Secondly we carefully laid down the fine sub-strait about 3 centimetres from the bottom of the bowls.




Next we gently added some bigger, coarse substrate on top (to 'cap' the finer substrate) and wetted (added an inch or so of planted tank water) the substrate and put our hand out on top of the bowl (so that the substrata would not be disturbed by the water flow too much).




Then we very carefully added some of your lovely plants, and got some rocks from the beach.We tied plants to the rocks (with cotton) and poked (carefully planted) the plants into the substrate and tied (some of them) with lead (around their base).



After that fill it with pure rain water and put your hand at the top of the bowl as you pour the water into your palm. This will stop the water gushing and disturbing the substrate, which would cloud up the water.

To maintane your walstad bowl you will need to do the following: 50% water changes every 2-3 days; add shrimps and snails. After a couple of days they eat the algi. Add led lights shortly after this to help the plants grow (make sure they work).

- [Set problem a]: According to the walstad bowl instructions, what water change schedule keeps the bowl maintained?

- [Working data]:
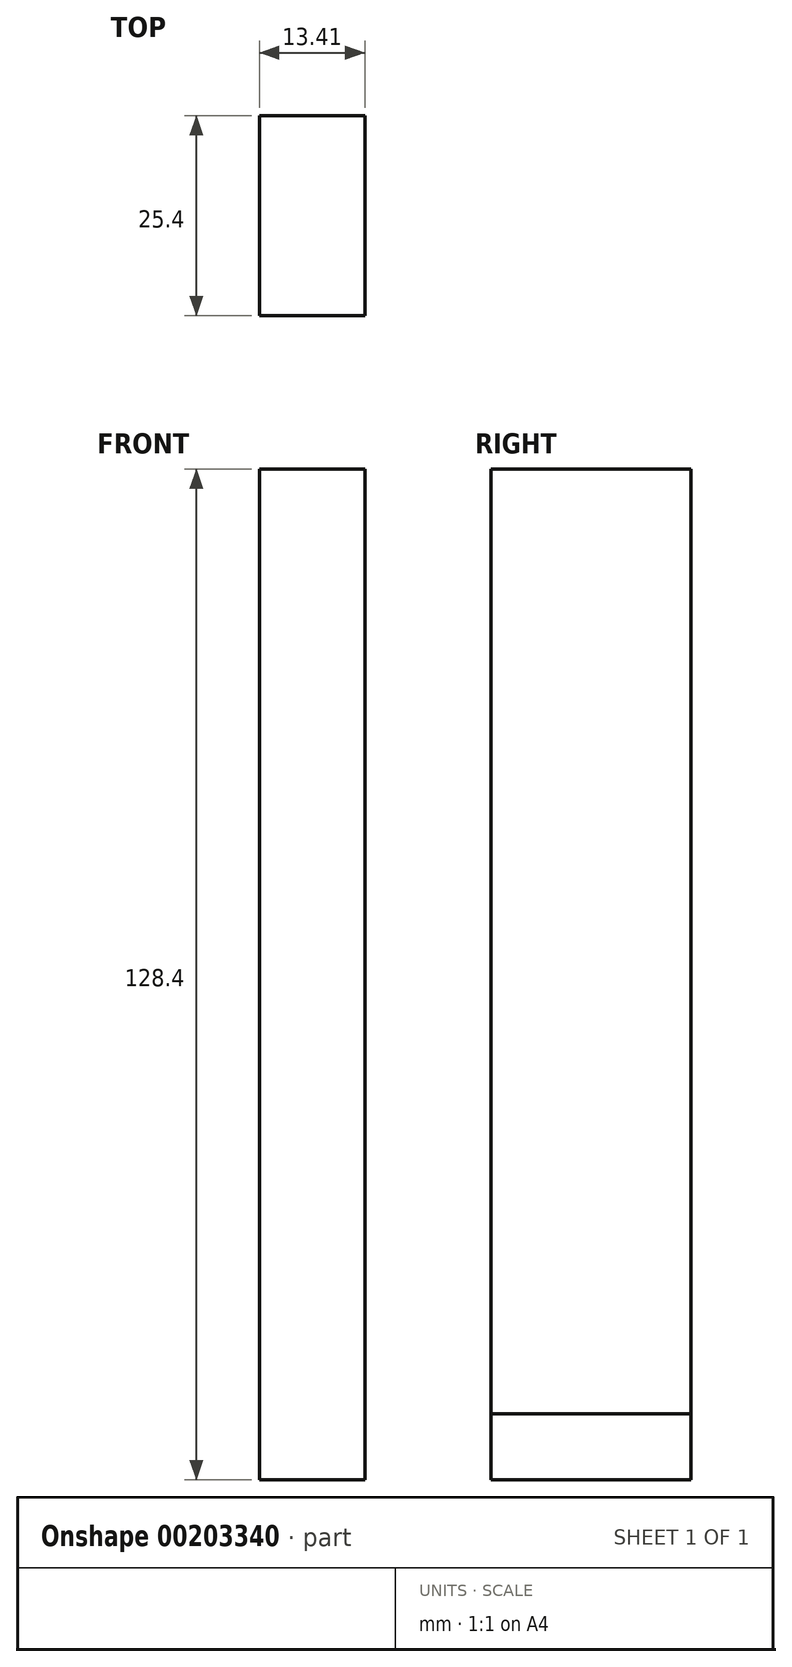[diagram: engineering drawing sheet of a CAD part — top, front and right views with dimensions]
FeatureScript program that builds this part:
annotation { "Feature Type Name" : "Feature", "Feature Type Description" : "" }
export const myFeature = defineFeature(function(context is Context, id is Id, definition is map)
    precondition{}
    {
        {
            var Q0;
            Q0=qCreatedBy(makeId("Front.planeOp"),FACE);
            var sketch = newSketch(context, id + "F0", { "sketchPlane" : qUnion([Q0])});
            skLineSegment(sketch, "E0.bottom", {"start": v(-63.26, 62.42) * mm, "end": v(-49.85, 62.42) * mm});
            skLineSegment(sketch, "E0.top", {"start": v(-63.26, -65.98) * mm, "end": v(-49.85, -65.98) * mm});
            skLineSegment(sketch, "E0.left", {"start": v(-63.26, 62.42) * mm, "end": v(-63.26, -65.98) * mm});
            skLineSegment(sketch, "E0.right", {"start": v(-49.85, 62.42) * mm, "end": v(-49.85, -65.98) * mm});
            skLineSegment(sketch, "E1.bottom", {"start": v(38.79, 61.82) * mm, "end": v(46.81, 61.82) * mm});
            skLineSegment(sketch, "E1.top", {"start": v(38.79, -66.58) * mm, "end": v(46.81, -66.58) * mm});
            skLineSegment(sketch, "E1.left", {"start": v(38.79, 61.82) * mm, "end": v(38.79, -66.58) * mm});
            skLineSegment(sketch, "E1.right", {"start": v(46.81, 61.82) * mm, "end": v(46.81, -66.58) * mm});
            skLineSegment(sketch, "E2.bottom", {"start": v(-45.77, 61.92) * mm, "end": v(21.7, 61.92) * mm});
            skLineSegment(sketch, "E2.top", {"start": v(-45.77, 53.8) * mm, "end": v(21.7, 53.8) * mm});
            skLineSegment(sketch, "E2.left", {"start": v(-45.77, 61.92) * mm, "end": v(-45.77, 53.8) * mm});
            skLineSegment(sketch, "E2.right", {"start": v(21.7, 61.92) * mm, "end": v(21.7, 53.8) * mm});
            skLineSegment(sketch, "E3.bottom", {"start": v(-49.85, -57.62) * mm, "end": v(17.62, -57.62) * mm});
            skLineSegment(sketch, "E3.top", {"start": v(-49.85, -65.94) * mm, "end": v(17.62, -65.94) * mm});
            skLineSegment(sketch, "E3.left", {"start": v(-49.85, -57.62) * mm, "end": v(-49.85, -65.94) * mm});
            skLineSegment(sketch, "E3.right", {"start": v(17.62, -57.62) * mm, "end": v(17.62, -65.94) * mm});
            skSolve(sketch);
        }
        {
            var Q0;
            {var subQ1=sQuery(id+"F0.wireOp",EDGE,"E0.bottom");Q0=makeQuery(id+"F0.imprint","IMPRINT",FACE,{"disambiguationData":[TD([[makeQuery(id+"F0.imprint","IMPRINT",EDGE,{"derivedFrom":subQ1}),-1.0]])]});}
            extrude(context, id + "F1", {"entities" : qUnion([Q0]), "endBound" : BoundingType.SYMMETRIC, "depth" : 25.4 * mm});
        }
    });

- [Set problem b]: Find every line in the entries that contains the string "FACE" and copy each one. Case counts.

- [Worked answer a]: A 50% water change every 2-3 days.

- [Worked answer b]:
            Q0=qCreatedBy(makeId("Front.planeOp"),FACE);
            {var subQ1=sQuery(id+"F0.wireOp",EDGE,"E0.bottom");Q0=makeQuery(id+"F0.imprint","IMPRINT",FACE,{"disambiguationData":[TD([[makeQuery(id+"F0.imprint","IMPRINT",EDGE,{"derivedFrom":subQ1}),-1.0]])]});}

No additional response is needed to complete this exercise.